TASK REQUIREMENTS = Please output exactly the part of the records below that opens with the line containing "left knee: (391, 162)" and closes with the line containing "left hip: (189, 134)", both lines included, and nothing else.

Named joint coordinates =
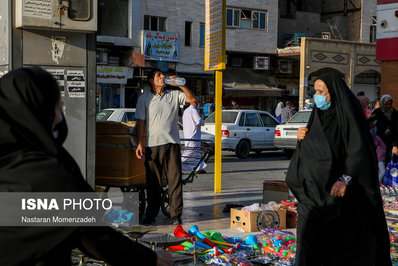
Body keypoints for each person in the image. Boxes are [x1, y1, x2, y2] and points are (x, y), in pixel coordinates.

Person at [0, 67, 172, 265]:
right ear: (40, 112)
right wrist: (153, 258)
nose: (59, 118)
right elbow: (96, 236)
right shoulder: (49, 176)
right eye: (57, 108)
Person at [286, 72, 391, 265]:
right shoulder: (318, 116)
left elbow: (359, 151)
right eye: (315, 91)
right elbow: (313, 151)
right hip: (313, 197)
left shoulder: (348, 119)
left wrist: (345, 179)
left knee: (344, 248)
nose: (316, 96)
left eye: (320, 91)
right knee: (309, 248)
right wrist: (303, 139)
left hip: (341, 198)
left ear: (332, 94)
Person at [135, 69, 196, 225]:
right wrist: (140, 143)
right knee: (153, 182)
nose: (162, 77)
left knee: (175, 181)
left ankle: (175, 214)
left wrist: (181, 84)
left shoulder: (174, 95)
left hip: (172, 145)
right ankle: (151, 214)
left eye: (163, 75)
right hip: (152, 145)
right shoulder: (144, 98)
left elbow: (192, 99)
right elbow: (140, 123)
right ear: (151, 80)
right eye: (158, 75)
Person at [368, 94, 398, 164]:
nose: (388, 106)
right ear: (382, 103)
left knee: (391, 162)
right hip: (380, 142)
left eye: (390, 104)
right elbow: (368, 121)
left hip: (391, 142)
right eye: (386, 104)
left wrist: (395, 145)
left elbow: (396, 130)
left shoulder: (395, 113)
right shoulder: (378, 112)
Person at [181, 102, 207, 174]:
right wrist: (203, 121)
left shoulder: (186, 111)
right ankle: (177, 167)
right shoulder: (193, 110)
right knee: (190, 151)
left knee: (196, 152)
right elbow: (198, 121)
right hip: (193, 135)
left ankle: (199, 168)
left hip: (189, 134)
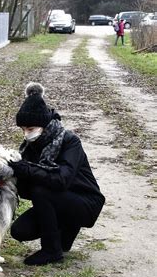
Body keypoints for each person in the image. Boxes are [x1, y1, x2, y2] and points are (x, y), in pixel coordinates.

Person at [8, 82, 105, 266]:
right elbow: (27, 192)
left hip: (86, 201)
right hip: (59, 200)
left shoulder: (70, 141)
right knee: (20, 230)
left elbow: (62, 179)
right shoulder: (31, 147)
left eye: (30, 129)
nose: (26, 134)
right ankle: (65, 233)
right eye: (23, 130)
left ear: (44, 125)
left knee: (41, 190)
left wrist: (27, 169)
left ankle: (51, 250)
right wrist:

RESPONSE AREA =
left knee: (391, 162)
right hip: (380, 142)
left eye: (390, 104)
right elbow: (368, 121)
left hip: (391, 142)
right eye: (386, 104)
left wrist: (395, 145)
left elbow: (396, 130)
left shoulder: (395, 113)
right shoulder: (378, 112)
Person at [181, 102, 207, 174]:
right wrist: (203, 121)
left shoulder: (186, 111)
right ankle: (177, 167)
right shoulder: (193, 110)
right knee: (190, 151)
left knee: (196, 152)
right elbow: (198, 121)
right hip: (193, 135)
left ankle: (199, 168)
left hip: (189, 134)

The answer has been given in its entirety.